Сразу же после первой атаки капитан Гребень узнал асса. Да, это был противник, которого он жаждал для своей одиннадцатой звездочки, – смелый, искусный, злой – настоящий чорт. До этого капитан Гребень знал, что немцы не выносят лобовых атак. Поэтому он любил их «шугать лобовыми», как он выражался. Этот фриц ничего не боялся. Не дрогнув, не свернув ни на градус с курса, он встречал прицельным огнём встречные атаки Гребня, принимая лобовой бой, как это делают только русские летчики с их львиными сердцами и нервами.

Долго длилась эта схватка на лобовых, и мною раз два изрыгающих огонь летательных снаряда проносились один мимо другого, как две взбесившиеся молнии, почти сшибаясь винтами. Казалось, ещё одна доля секунды, и они в самом деле столкнутся моторами, превратившись в один чудовищный взрыв. Но немец не отворачивал, и Гребень, проносясь мимо него, иногда даже видел его лицо.

Вдруг на одном из бесчисленных заходов Гребель невероятным напряжением воли как бы отодвинул глыбу ярости, навалившуюся на его мозг, и, став холодным, как лёд, особенно тщательно вгляделся в чёрное перекрестие прицела. Пулемёт тотчас же ответил короткой очередью. Так точна и хладнокровна была эта очередь, направленная прямо в мотор немца, что «Мессершмитт» мгновенно перевернулся и посыпался на далёкую землю с большой высоты, на которую они незаметно взобрались в горячке боя.

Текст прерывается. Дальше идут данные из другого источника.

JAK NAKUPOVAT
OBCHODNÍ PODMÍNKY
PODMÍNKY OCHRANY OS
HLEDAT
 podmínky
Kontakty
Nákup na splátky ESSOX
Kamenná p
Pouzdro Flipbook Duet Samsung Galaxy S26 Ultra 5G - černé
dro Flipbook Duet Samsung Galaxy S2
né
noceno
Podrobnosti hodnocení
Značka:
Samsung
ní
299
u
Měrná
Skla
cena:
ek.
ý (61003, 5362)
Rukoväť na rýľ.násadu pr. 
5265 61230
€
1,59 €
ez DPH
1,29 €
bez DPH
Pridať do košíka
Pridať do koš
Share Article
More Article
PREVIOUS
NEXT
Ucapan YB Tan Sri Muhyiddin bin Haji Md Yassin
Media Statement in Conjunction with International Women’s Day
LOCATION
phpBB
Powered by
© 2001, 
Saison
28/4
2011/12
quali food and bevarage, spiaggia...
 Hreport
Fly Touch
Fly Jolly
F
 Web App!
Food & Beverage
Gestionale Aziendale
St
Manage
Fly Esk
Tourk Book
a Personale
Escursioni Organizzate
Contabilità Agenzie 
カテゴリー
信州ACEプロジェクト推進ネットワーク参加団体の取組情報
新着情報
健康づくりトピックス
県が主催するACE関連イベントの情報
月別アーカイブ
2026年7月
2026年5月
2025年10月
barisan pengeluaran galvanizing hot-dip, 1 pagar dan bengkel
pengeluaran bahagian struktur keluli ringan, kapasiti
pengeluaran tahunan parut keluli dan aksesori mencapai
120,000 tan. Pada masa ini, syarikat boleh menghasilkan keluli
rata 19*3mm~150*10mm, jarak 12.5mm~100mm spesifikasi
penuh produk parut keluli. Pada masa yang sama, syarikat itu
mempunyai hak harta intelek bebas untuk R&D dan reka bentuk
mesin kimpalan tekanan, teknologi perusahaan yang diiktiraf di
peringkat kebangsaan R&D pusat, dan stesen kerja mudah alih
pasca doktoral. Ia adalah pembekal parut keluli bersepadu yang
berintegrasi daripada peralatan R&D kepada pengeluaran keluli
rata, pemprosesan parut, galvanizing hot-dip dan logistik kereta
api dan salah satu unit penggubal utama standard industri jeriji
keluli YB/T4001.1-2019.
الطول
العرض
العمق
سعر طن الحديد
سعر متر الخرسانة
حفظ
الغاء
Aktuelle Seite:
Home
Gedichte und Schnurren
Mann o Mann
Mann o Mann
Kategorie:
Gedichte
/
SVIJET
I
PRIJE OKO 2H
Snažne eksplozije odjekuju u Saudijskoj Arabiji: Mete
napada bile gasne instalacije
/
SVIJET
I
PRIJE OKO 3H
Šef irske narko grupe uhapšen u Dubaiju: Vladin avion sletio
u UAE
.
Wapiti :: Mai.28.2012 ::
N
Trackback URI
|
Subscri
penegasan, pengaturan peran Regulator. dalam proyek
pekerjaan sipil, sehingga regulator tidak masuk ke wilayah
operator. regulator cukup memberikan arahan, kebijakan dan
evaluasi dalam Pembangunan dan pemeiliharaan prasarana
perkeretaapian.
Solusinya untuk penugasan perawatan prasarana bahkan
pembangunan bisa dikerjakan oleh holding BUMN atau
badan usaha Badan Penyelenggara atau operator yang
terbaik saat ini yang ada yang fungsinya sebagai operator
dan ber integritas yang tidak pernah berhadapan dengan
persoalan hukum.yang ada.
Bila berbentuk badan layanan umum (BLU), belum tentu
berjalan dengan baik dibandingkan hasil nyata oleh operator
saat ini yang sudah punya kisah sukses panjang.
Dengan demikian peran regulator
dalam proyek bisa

Гребень, чувствуя, как его наполняет восторг, по своей старой привычке круто спикировал вниз за своим одиннадцатым и увидел, как столб огня поднялся от места, куда упал «Мессершмитт». Когда он, прилетев, вышел из машины, глухой колокол крови бил в его уши от напряжения. Мотористы впервые заметили, что руки капитана дрожали, когда он прикуривал.

– Вот и малюй одиннадцатую звезду, – сказал он Серёже, стараясь казаться равнодушным, по внутри его всё пело и плясало от радости. И он жадно втянул к себя папиросный дым.

Немецкий самолёт упал неподалеку от аэродрома. К вечеру майор Клямин вместе с начальником штаба выехали на машине к месту его падения. Капитан Гребень попросит его взять с собой.

Так велика была сила удара при падении, что от самолёта остались только мелкая щепа да клочья скорченного от пожара металла. В ста метрах от места «приземления» немецкой машины нашли волосатую руку в перстнях да ещё бумажник – все, что осталось от германского асса.

Когда командир полка раскрыл бумажник, в нём оказались письма, документы и две фотографии. На одной был изображён сам летчик – полковник германской авиации с рыцарским крестом на шее. Корректно улыбаясь, он держал за руку свою невесту.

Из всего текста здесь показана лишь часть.